For those of us who love the piquancy of bitter flavors, Brussels sprouts are a tremendous pleasure. Roasted or sautéed, paired with bacon or butter, these tiny cabbage-like vegetables – probably developed in 15th-century Belgium – add a sophisticated note to the menu. If you decide to sauté, blanch first and then introduce them to the skillet; blanching produces a milder flavor. Currently, Brussels sprouts are having a moment – here are three easy ways to incorporate them into meal plans this season:
As a Salad
Quarter unpeeled redskin potatoes and simmer for 2 minutes before adding whole Brussels sprouts.

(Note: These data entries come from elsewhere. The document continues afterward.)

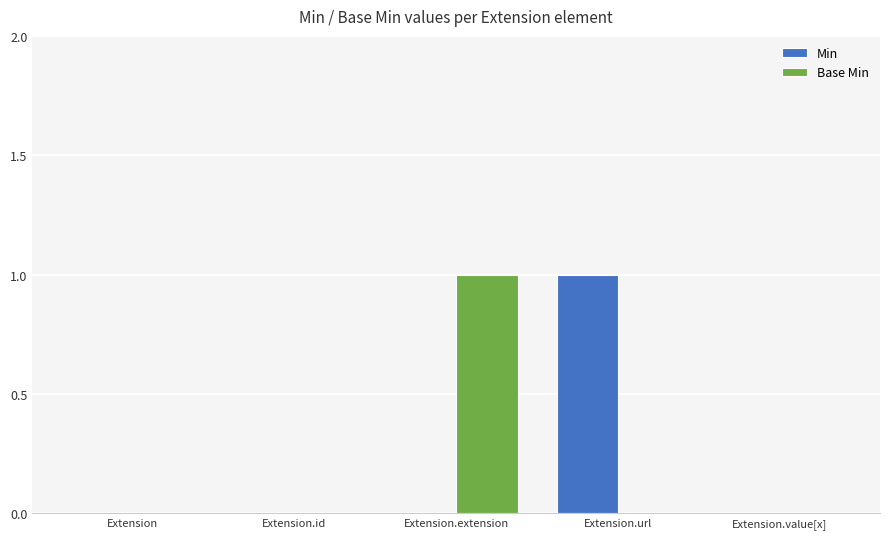

Reading left to right, transcribe all the data shown in this chart.

Min: 0	0	0	1	0
Base Min: 0	0	1	0	0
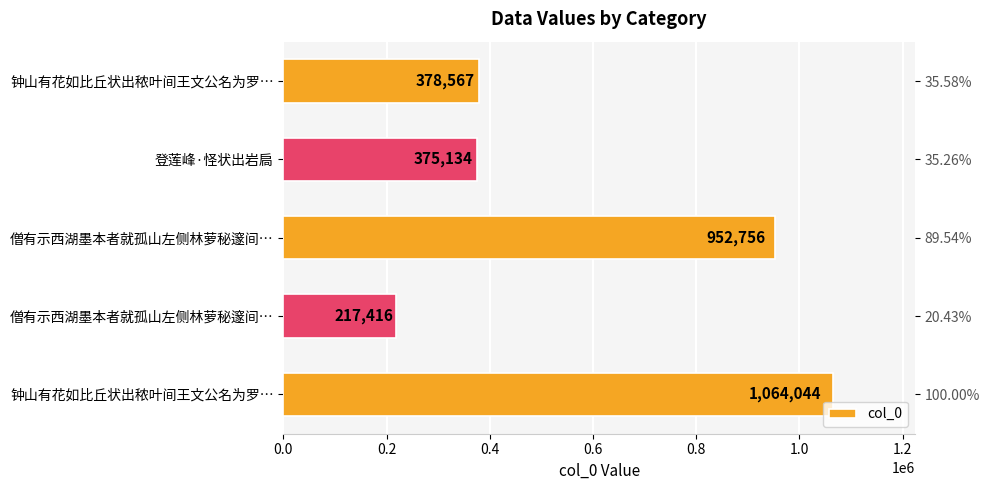

What is the difference between the maximum and minimum values?

846628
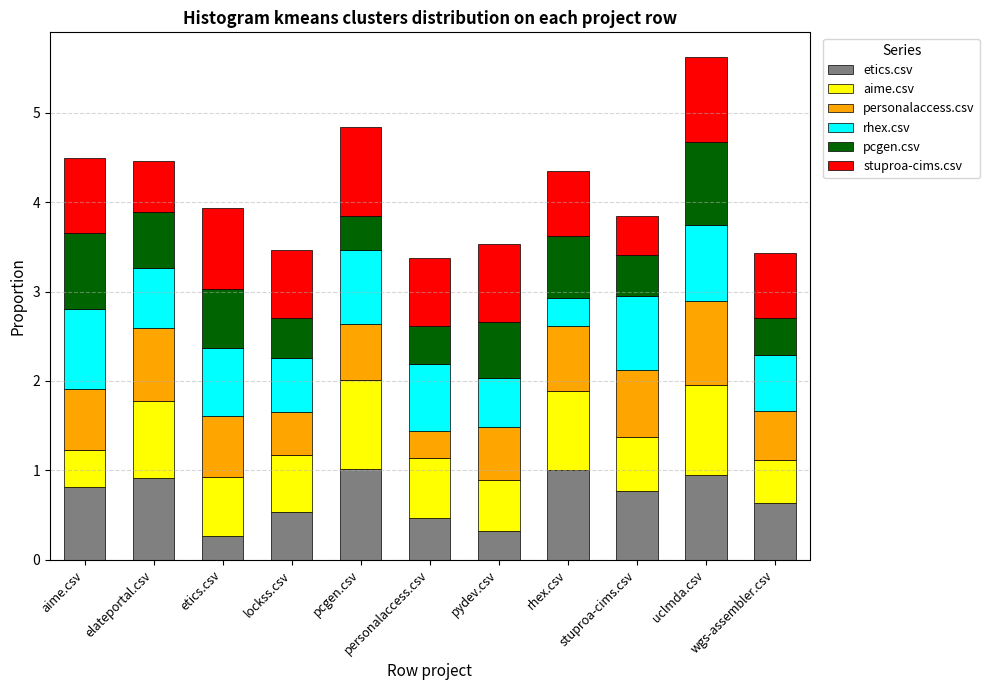

True or false: personalaccess.csv has a value of 0.4 at uclmda.csv.

False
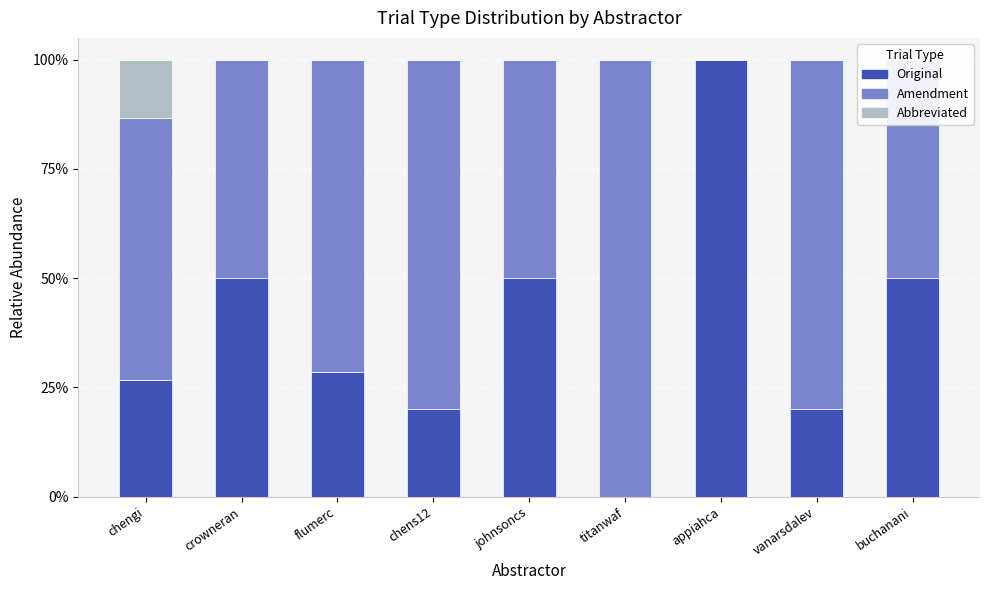

Does the chart contain any negative values?

No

Simmer an additional 8 minutes, then drain and toss with chopped ham, minced green onion and a dash of apple cider vinegar. Top with shredded Monterey Jack cheese.
As a Pasta Dish
Roast halved Brussels sprouts, quartered small onions, and halved carrots at 375° for 30 minutes. Toss with just-cooked pasta, a splash of balsamic vinegar and crumbled feta cheese.
As a Gratin
Simmer 10 whole Brussels sprouts for 5 minutes, then coarsely chop and mix with ¾ cup Greek yogurt, ¼ cup grated Parmesan cheese and 1 clove of minced garlic. Gently press into a greased 9-inch glass pie plate, sprinkle additional Parmesan on top, and bake at 350° for 35 minutes or until top is brown and bubbly.